I tore a taco the other day with my favorite villain, Paul Fierro.
Chances are that you've seen him in movies or TV without knowing who he was. He's the tall, dark, grim guy who gives the hero trouble.
Mostly he portrays treacherous Indians, with or without clothes or warpaint. He is indifferent on this point. "I can go naked," he says. "I got muscles."
The important thing to Paul and others who play minor character roles is getting enough work so they can live in the quiet [illegible] style to which they are accustomed. Paul has a cottage in Laurel Canyon and his passions are cooking and laughing at life.
Born in L.A.'s "Dogtown," he attended Castelar Street School, Vernon Avenue School, Venice High and Madera High, upstate.
He sold papers at Santa Barbara Avenue and Figueroa Street and fought at a smoker in a Spring Street gym when he was 8. Won, too.
He played football, halfback, at Madera and won a scholarship to North Carolina State, where he played in 1935, 1936, 1937 under coach Hunk Anderson of Notre Dame. "I ran into the Civil War," he recalls.
He can't help being amused at all the fuss over aid to athletes, as if it were something new. He says he got room, board, tuition, books, laundry and $25 a week.
Funny things are always happening to Paul. Not long ago, while driving his old Ford to Madera, he stopped to pick up a soldier near Fresno. As the soldier got in, fear clouded his face and he exclaimed, "Jeepers!

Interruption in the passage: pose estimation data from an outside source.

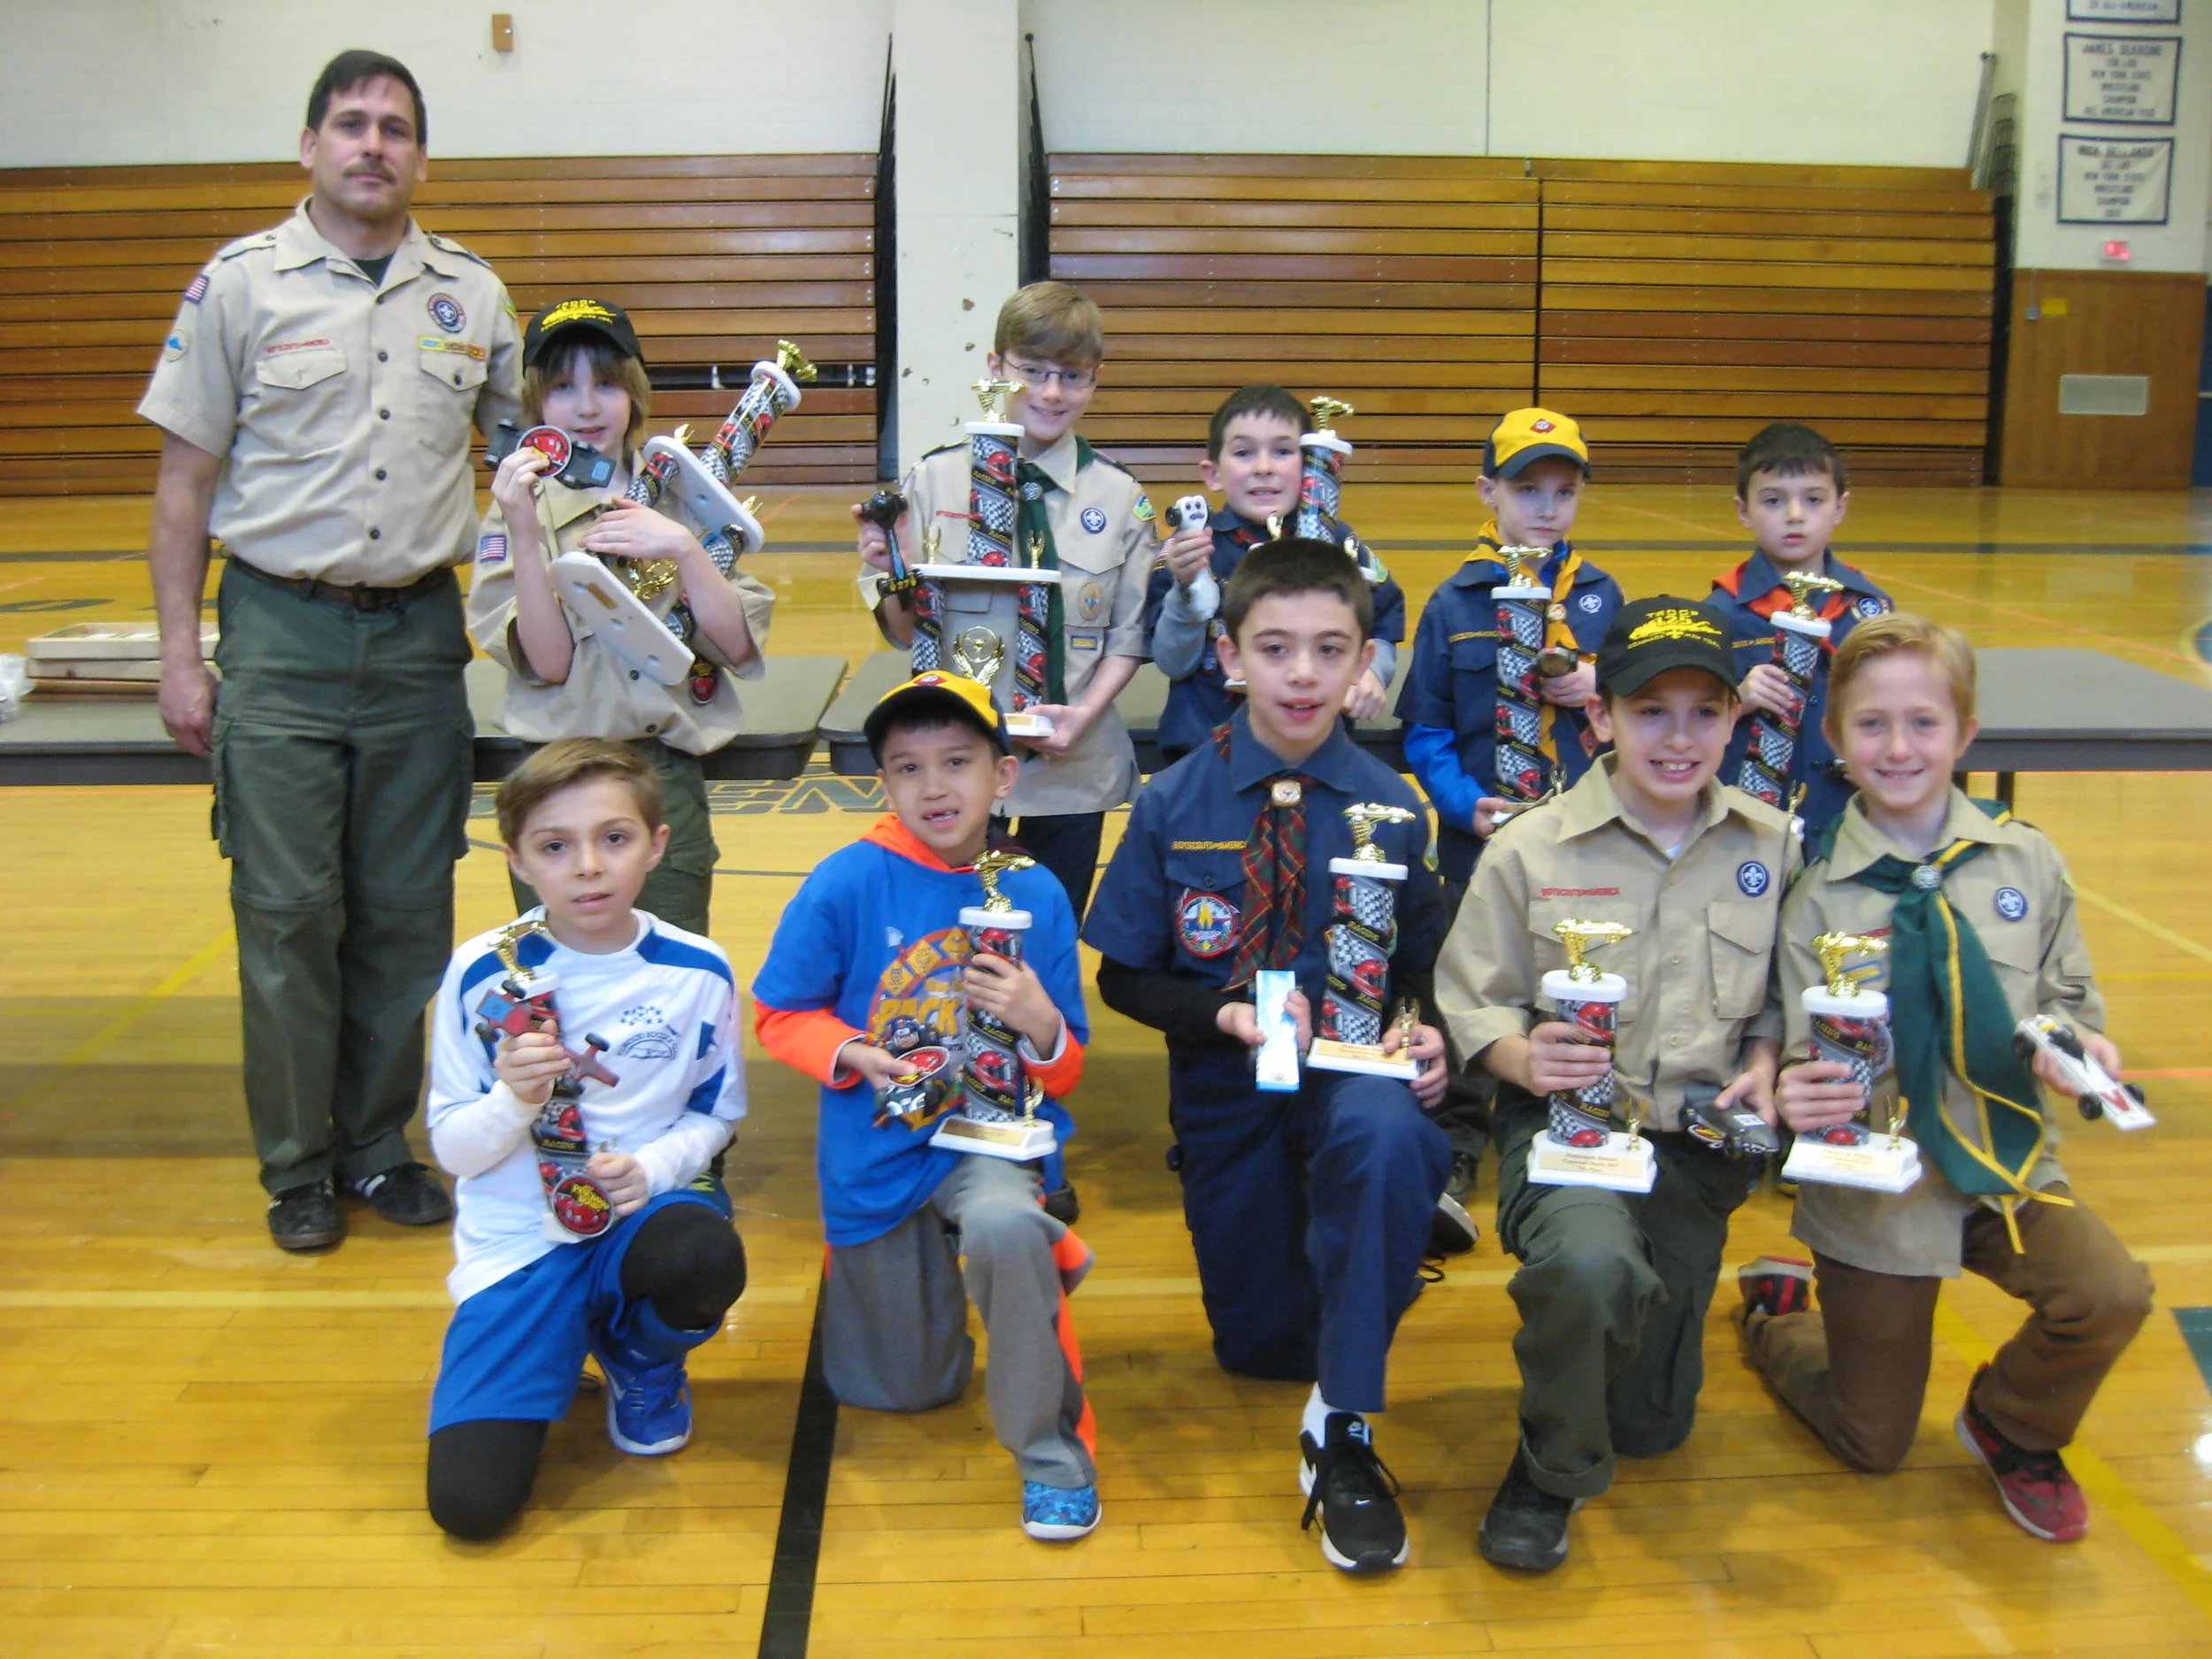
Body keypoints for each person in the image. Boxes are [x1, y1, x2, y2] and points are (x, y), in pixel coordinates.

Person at [137, 50, 522, 1250]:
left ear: (421, 157)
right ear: (309, 146)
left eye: (396, 129)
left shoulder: (471, 294)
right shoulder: (241, 287)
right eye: (350, 125)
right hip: (281, 633)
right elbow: (182, 484)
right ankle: (297, 1162)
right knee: (289, 911)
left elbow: (538, 467)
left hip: (417, 636)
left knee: (406, 911)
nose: (373, 145)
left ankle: (374, 1145)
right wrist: (179, 654)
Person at [1736, 613, 2152, 1544]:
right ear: (1836, 742)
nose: (1898, 746)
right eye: (1871, 725)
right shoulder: (1812, 892)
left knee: (2110, 1295)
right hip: (1876, 1190)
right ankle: (1777, 1313)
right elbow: (1796, 1039)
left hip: (2001, 1166)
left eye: (1923, 723)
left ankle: (2014, 1425)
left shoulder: (2024, 861)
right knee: (1871, 1440)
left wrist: (2079, 1047)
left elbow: (2066, 998)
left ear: (1964, 735)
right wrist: (1799, 1089)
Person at [1086, 540, 1452, 1576]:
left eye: (1328, 650)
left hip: (1349, 1080)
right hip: (1227, 1092)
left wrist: (1427, 1031)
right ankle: (1359, 1264)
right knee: (1258, 1348)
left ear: (1360, 664)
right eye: (1276, 648)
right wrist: (1222, 1020)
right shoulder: (1174, 802)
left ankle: (1340, 1426)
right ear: (1228, 653)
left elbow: (1426, 967)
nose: (1301, 673)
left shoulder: (1392, 803)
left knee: (1386, 1141)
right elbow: (1124, 979)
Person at [1435, 596, 1794, 1572]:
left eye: (1702, 712)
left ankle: (1617, 1382)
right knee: (1587, 1274)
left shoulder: (1773, 846)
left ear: (1734, 721)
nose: (1676, 738)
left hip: (1693, 1153)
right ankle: (1546, 1472)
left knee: (1652, 1426)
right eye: (1649, 711)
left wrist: (1763, 1065)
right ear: (1600, 718)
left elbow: (1782, 1004)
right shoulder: (1530, 847)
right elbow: (1473, 1000)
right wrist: (1519, 1058)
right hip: (1567, 1137)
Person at [751, 671, 1102, 1541]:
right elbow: (778, 1013)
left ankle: (1050, 1449)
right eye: (907, 768)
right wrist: (848, 1053)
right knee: (904, 1390)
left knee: (1004, 1226)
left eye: (957, 762)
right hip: (878, 1144)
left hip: (991, 1139)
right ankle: (923, 1285)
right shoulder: (845, 882)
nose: (934, 787)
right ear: (884, 782)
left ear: (1004, 776)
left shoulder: (1038, 894)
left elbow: (1066, 1070)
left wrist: (1039, 1023)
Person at [422, 740, 749, 1540]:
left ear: (657, 845)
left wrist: (653, 1165)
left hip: (634, 1221)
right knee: (471, 1508)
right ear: (518, 862)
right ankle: (559, 1332)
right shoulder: (480, 974)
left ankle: (641, 1356)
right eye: (555, 846)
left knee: (703, 1254)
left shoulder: (698, 971)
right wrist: (512, 1100)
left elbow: (718, 1113)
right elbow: (453, 1151)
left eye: (614, 837)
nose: (589, 867)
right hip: (518, 1243)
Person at [468, 296, 774, 934]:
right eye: (563, 389)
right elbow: (548, 663)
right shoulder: (517, 509)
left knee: (672, 961)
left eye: (605, 384)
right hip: (555, 771)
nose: (585, 407)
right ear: (535, 406)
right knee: (561, 984)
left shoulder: (682, 495)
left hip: (658, 773)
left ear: (634, 393)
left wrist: (685, 548)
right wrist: (527, 536)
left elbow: (736, 647)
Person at [854, 280, 1159, 918]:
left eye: (1072, 376)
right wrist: (895, 570)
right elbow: (905, 631)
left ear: (1095, 379)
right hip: (955, 772)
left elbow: (1129, 634)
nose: (1051, 392)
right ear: (996, 367)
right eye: (1033, 371)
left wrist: (1084, 715)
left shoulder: (1119, 497)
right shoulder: (934, 479)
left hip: (1068, 767)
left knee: (1048, 932)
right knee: (943, 936)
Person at [1393, 408, 1623, 1245]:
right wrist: (1462, 804)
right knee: (1465, 986)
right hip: (1481, 838)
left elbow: (1634, 723)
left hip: (1581, 841)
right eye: (1529, 490)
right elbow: (1426, 729)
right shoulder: (1455, 601)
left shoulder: (1600, 600)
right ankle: (1456, 1145)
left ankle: (1583, 1118)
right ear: (1489, 491)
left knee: (1572, 974)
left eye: (1565, 492)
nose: (1548, 508)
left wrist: (1599, 681)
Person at [1147, 384, 1405, 763]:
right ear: (1213, 473)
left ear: (1310, 466)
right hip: (1205, 755)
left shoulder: (1340, 544)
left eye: (1283, 451)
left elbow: (1382, 622)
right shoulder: (1190, 549)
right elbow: (1173, 662)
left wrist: (1371, 673)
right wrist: (1186, 590)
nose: (1263, 467)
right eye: (1244, 452)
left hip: (1316, 754)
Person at [1709, 421, 1894, 840]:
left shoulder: (1871, 610)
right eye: (1773, 501)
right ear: (1743, 511)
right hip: (1746, 822)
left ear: (1840, 508)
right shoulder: (1720, 613)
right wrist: (1737, 698)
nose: (1794, 515)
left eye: (1813, 500)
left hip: (1850, 815)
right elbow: (1692, 716)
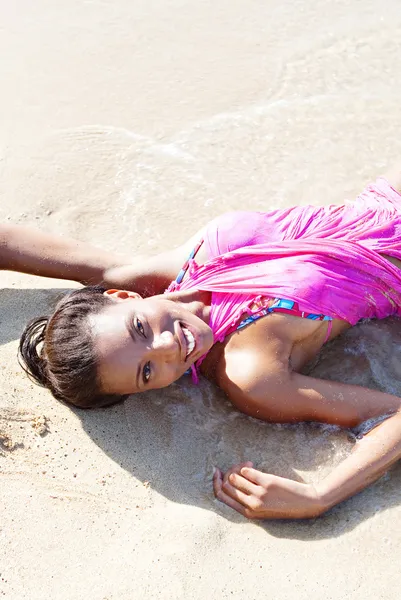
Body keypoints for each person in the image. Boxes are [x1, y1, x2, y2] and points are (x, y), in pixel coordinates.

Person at [17, 164, 401, 521]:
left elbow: (68, 260)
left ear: (123, 296)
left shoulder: (174, 272)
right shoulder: (251, 375)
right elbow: (393, 416)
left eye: (139, 328)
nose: (167, 346)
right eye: (147, 370)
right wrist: (320, 497)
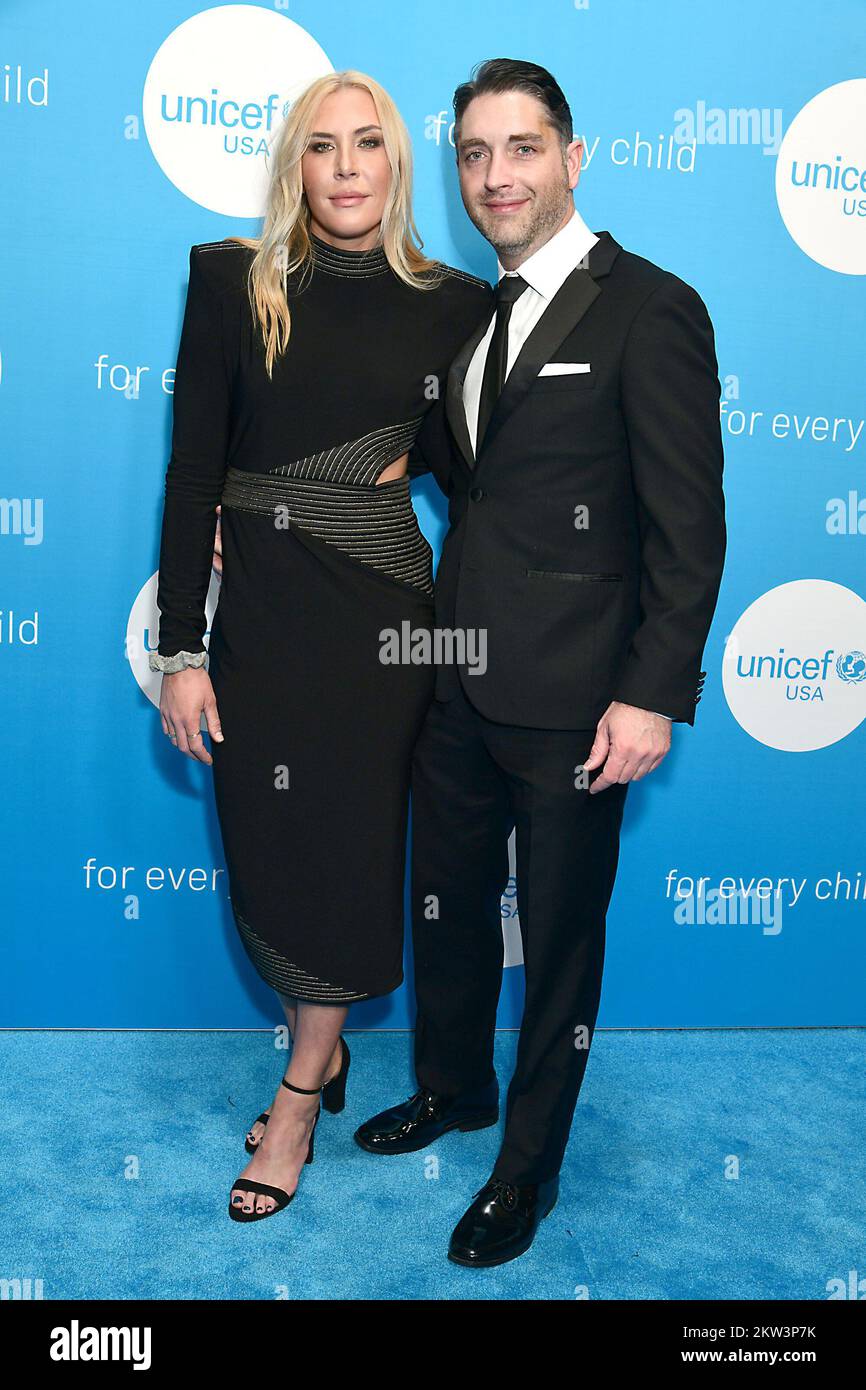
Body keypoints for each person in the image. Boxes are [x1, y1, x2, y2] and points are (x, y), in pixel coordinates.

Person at [354, 59, 727, 1267]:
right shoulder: (470, 311)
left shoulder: (649, 307)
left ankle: (527, 1170)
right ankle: (452, 1087)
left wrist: (650, 692)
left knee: (558, 941)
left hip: (579, 700)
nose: (493, 175)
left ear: (572, 158)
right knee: (447, 910)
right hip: (453, 674)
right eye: (472, 153)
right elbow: (435, 466)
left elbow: (688, 526)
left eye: (519, 148)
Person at [149, 70, 491, 1222]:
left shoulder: (453, 305)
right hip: (259, 625)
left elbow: (478, 477)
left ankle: (297, 1096)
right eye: (321, 147)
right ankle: (328, 1053)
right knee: (272, 843)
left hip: (378, 623)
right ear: (293, 165)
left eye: (369, 146)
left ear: (397, 166)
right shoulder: (229, 281)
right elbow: (195, 470)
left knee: (346, 853)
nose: (347, 168)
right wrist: (182, 652)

Lou Garcia!" Turned out he'd seen a movie at his base the night before in which Paul played a fierce Mexican devil who robbed a stagecoach and kidnapped an old lady. Paul quieted the youth's fear.
"I've never had a kissing role, said Paul, 41, and a stalwart 200 pounds, "but I don't mind." He's reconciled to playing bad guys. Only one thing. He has to watch his weight. "You can't get too round," he explained. "Fat guys can't scare people."
Paul was preparing to leave for Bend, Ore., on location for the Lindsley Parsons production "Rio Bravo." [Note: Not the John Wayne movie. It was released as "Oregon Passage"]. In it he will play, for a change, a friendly Indian scout named, of all things, Nato!
A LADY NAMED Louise reports she spent a sleepless night pondering upon this classified ad in a neighborhood paper in Hollywood: "Diamond ring. Will trade for gun or ?"
She remains fascinated by the "or ? " She reasons, here is a person with a diamond ring which he--presumably it is a he--wishes to unload. He'll take a gun or what have you.
His mention of the gun indicates he's in a surly mood, in which case the question mark would likely mean a gallon of poison, a tree with a noosed rope attached or a do-it-yourself bomb kit.
Tell you what. I'm going to do, Louise. I'm going to ignore the whole thing and try to get some sleep.